Auch wenn Barilli mit Versatzstücken des Genres spielt, so ist Il profumo della signora in nero in meinen Augen kein Giallo. Vielmehr erinnert der Film stark an die frühen Arbeiten von Roman Polanski (Repulsion und - vor allem - Rosemary's Baby), gespickt mit zahlreichen Anspielungen auf Alice in Wonderland und inszeniert mit viel Sinn und Gespür für Ästhetik, wodurch man sich oft an die Giallos von Dario Argento und Mario Bava erinnert fühlt. Mario Masinis Kameraarbeit ist famos; die Kamerafahrt mit Kran zu Beginn ist z. B. schon zum Niederknien. Fast zärtlich gleitet die Kamera dahin, belichtet großartige Bilder (visuell ist der Film eine wahre Wucht) und schafft es spielerisch, sowohl die Protagonistin als auch die anderen Figuren immer ins rechte Licht zu rücken. Manche Einstellungen möchte man glatt ausdrucken und an die Wand hängen, so sehr verzaubern sie (der am 4. Februar 1943 in Parma geborene Francesco Barilli ist ja auch ein begabter Maler).
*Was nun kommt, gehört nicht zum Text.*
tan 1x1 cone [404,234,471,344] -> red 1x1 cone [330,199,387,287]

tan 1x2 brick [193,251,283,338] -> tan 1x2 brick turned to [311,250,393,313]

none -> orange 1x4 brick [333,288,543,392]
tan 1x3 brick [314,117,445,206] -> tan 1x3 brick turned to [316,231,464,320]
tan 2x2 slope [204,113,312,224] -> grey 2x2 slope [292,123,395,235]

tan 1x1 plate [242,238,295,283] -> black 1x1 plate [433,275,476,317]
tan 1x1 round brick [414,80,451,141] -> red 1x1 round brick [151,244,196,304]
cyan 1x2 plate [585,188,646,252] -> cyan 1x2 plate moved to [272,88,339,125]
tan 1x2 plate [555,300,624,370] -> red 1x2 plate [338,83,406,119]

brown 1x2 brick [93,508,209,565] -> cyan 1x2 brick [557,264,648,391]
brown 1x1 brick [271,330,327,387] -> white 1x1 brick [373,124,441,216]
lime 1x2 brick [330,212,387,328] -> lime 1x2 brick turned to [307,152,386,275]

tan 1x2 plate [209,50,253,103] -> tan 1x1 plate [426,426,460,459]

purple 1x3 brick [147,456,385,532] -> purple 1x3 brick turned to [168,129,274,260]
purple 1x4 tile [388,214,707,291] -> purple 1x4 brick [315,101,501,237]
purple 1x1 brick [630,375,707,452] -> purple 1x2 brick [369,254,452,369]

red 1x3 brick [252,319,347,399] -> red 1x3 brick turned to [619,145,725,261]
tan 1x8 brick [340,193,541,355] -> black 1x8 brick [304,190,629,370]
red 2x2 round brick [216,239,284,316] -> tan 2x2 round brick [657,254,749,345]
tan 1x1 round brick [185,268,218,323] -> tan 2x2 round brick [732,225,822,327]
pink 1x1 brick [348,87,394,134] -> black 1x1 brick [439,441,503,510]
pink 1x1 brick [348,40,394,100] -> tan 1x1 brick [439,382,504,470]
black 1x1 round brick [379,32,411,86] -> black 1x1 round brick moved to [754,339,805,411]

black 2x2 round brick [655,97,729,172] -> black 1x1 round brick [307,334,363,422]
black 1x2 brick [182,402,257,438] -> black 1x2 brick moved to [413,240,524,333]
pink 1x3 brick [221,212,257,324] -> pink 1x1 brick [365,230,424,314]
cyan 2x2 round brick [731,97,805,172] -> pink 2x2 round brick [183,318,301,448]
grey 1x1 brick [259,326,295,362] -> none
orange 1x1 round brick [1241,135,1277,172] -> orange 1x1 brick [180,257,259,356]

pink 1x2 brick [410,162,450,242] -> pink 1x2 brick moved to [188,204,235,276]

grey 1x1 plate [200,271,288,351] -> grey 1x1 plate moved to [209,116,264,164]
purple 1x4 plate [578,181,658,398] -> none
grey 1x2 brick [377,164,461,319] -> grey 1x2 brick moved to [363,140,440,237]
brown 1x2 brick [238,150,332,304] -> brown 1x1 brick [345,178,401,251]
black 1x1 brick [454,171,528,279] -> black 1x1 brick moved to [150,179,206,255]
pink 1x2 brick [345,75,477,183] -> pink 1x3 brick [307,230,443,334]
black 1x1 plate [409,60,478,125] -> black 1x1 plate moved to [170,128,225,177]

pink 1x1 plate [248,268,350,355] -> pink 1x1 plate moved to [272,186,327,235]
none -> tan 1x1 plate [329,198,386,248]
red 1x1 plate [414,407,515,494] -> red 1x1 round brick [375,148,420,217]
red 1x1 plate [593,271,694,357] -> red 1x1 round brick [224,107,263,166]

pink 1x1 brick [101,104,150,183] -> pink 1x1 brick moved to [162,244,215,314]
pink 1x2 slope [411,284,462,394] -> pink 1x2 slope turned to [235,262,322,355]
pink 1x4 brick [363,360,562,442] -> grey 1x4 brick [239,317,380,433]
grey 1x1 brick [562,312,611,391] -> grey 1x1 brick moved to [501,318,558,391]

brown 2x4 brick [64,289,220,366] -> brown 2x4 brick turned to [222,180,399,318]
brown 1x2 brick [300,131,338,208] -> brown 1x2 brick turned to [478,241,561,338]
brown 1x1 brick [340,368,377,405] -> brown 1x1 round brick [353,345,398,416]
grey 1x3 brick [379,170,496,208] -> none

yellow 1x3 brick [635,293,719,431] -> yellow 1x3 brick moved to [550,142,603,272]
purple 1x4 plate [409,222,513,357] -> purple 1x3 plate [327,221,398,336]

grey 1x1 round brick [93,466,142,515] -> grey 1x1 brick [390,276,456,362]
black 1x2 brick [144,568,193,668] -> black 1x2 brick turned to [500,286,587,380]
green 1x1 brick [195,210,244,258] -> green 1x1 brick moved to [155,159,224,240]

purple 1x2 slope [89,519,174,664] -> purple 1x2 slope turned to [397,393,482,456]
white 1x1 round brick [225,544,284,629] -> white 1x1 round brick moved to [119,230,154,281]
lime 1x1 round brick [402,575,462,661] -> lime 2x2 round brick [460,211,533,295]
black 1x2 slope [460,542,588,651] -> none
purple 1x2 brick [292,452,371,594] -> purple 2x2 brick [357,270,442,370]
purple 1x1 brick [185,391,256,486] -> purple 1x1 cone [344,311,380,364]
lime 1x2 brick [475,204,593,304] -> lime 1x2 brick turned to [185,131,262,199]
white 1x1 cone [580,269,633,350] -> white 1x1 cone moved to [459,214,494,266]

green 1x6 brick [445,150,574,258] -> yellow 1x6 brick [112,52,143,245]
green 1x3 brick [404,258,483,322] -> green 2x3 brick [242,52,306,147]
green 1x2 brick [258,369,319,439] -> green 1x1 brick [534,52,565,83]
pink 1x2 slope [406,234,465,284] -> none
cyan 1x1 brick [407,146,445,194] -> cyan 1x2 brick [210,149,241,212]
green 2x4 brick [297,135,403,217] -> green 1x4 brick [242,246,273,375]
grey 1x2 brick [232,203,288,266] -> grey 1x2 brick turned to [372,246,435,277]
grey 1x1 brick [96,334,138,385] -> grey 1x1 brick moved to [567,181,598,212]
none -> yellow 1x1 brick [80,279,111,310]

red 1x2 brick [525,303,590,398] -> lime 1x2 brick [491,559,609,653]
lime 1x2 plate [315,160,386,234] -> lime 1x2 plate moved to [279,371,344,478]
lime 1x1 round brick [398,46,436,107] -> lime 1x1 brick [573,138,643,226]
Aber nicht nur die starke Optik überzeugt, auch die musikalische Untermalung des Geschehens von Nicola Piovani ist ganz formidabel und verstärkt die bizarre, beunruhigende und doch nicht wirklich greifbare Grundstimmung enorm. Überhaupt ist der Streifen ein exquisites Mood Piece, dessen schauderhaft-bedrohliche Atmosphäre gleichermaßen hypnotisiert wie fasziniert. Obwohl das Geschehen nicht sonderlich spannend ist und auch die Figuren nur oberflächlich charakterisiert sind, so wird durch diese Stimmung eine seltsame, fast schon magische Anziehungskraft entfacht, der man sich kaum entziehen kann.
Eine nicht unwesentliche Rolle in dieser Geschichte spielt der Sex, der hier alles andere als schön dargestellt wird und manchmal eher an eine Vergewaltigung als an zärtlichen Geschlechtsverkehr erinnert. Mimsy Farmer ist kurz völlig nackt zu sehen, und auch ein Schauspieler ist sich nicht zu schade, sein Glied vor der Kamera zu entblößen. Das ist schon sehr gewagt, da diese Szene auch ein Kind beinhaltet und sich der nackte Mann diesem bedrohlich nähert. Am Ende unterläßt es Barilli, der die Geschichte zusammen mit Massimo D'Avak aus zwei verschiedenen Drehbuchentwürfen entwickelt hat, glücklicherweise, den Erklärbären auf den Zuschauer zu hetzen. Im Verlauf des Streifens gibt es zwar einige Andeutungen (unter anderem auch auf die schockierende Schlußszene), aber im Grunde muß man sich die Auflösung selbst erarbeiten, die hingestreuten Puzzlestücke quasi selbst zusammensetzen. Daß die Grenzen zwischen Realität, Wahn, Erinnerungen und Halluzinationen andauernd verwischen, erschwert diese Aufgabe beträchtlich. Il profumo della signora in nero ist ein herausragender Psychothriller, welcher sich im Erinnerungszentrum des Gehirns so sehr festsaugt, daß man ihn kaum mehr wieder loswerden kann. Italienische Thriller gibt es viele. Il profumo della signora in nero zählt zu den allerbesten.